America is living through the economic equivalent of this principle right now. For a year and a half, the federal government has spent, borrowed and printed trillions of dollars while simultaneously pursuing an anti-energy agenda. The result is stagflation.
The term stagflation—first coined during the economic doldrums of the 1970s—refers to the combination of stagnant economic growth and inflation, both of which are afflicting the American economy today. The economy shrank in the first three months of the year, and did so again in the second quarter.
On top of that, inflation is at the highest rate in four decades, and prices are rising about as fast in a single month as they used to in an entire year when President Joe Biden first took office.
The inflationary fire has been fueled by Federal Reserve creating money for Congress’ and the president’s profligate spending sprees. Although these institutions repeatedly asserted that inflation was nothing to worry about or merely transitory, reality is not conforming to their assertions. You cannot create trillions of dollars out of nothing and expect no negative consequences.
Energy prices in particular have exploded since Biden took office due in large measure to his war on domestic energy, like coal, oil and natural gas. This should come as no surprise, since Biden promised during his campaign to be the death knell of fossil fuels. From canceling pipelines and drilling leases to expanding regulations, the White House has chilled investment and production in these industries, driving up prices for consumers, especially at the pump.
And because energy affects everything we do and everything we buy, those high energy prices are now trickling down into the price of everything else. In short, this anti-energy agenda is increasing costs of production across the economy, and that is a recipe for slower growth.
This economic one-two punch to the middle class has led the White House to pursue a strategy of damage control. Instead of doing a mea culpa and changing course, the Biden administration is doubling down and playing word games.
The latest sleight of hand by the Biden administration is to redefine a recession. But that just adds insult to injury for a hurting middle class who have been made demonstrably poorer by impolitic government policies.
Nevertheless, American families are not fooled; they are well aware of the financial pain they’ve been experiencing over the last 18 months. Their incomes have fallen relative to prices, and more than half no longer have an adequate emergency fund, while a quarter have none at all. The amount families are able to save from month to month has collapsed, while household debt is growing.
This reality is all painfully apparent to the American middle class. They’re living it every day and do not need a government bureau to tell them that economic growth has stagnated while prices maintain their vertiginous climb.

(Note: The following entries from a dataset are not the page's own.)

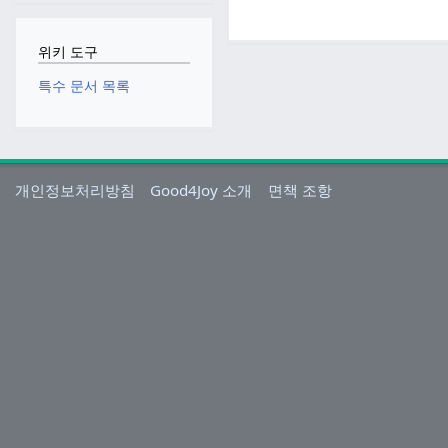
위키 도구
특수 문서 목록
개인정보처리방침
Good4Joy 소개
면책 조항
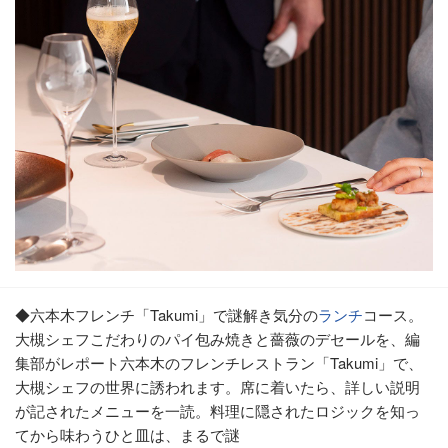
◆六本木フレンチ「Takumi」で謎解き気分の
ランチ
コース。
大槻シェフこだわりのパイ包み焼きと薔薇のデセールを、編
集部がレポート六本木のフレンチレストラン「Takumi」で、
大槻シェフの世界に誘われます。席に着いたら、詳しい説明
が記されたメニューを一読。料理に隠されたロジックを知っ
てから味わうひと皿は、まるで謎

Those of us who regularly go to grocery stores and gas stations have seen inflation with our own eyes—and felt it in our own wallets. But it speaks to the isolation of Washington bureaucrats that they are surprised when inflation reports are high or economic growth indicators are low.
The average American knows that stagflation is here. They are hurting from the hidden tax of inflation, sky-high energy prices, unaffordable housing and slow growth. It doesn’t take an official determination from on high to declare that we are in a recession for everyone to realize the economy is headed in the wrong direction. Biden would be wise to reverse course immediately because not he, nor anyone else, can cheat reality.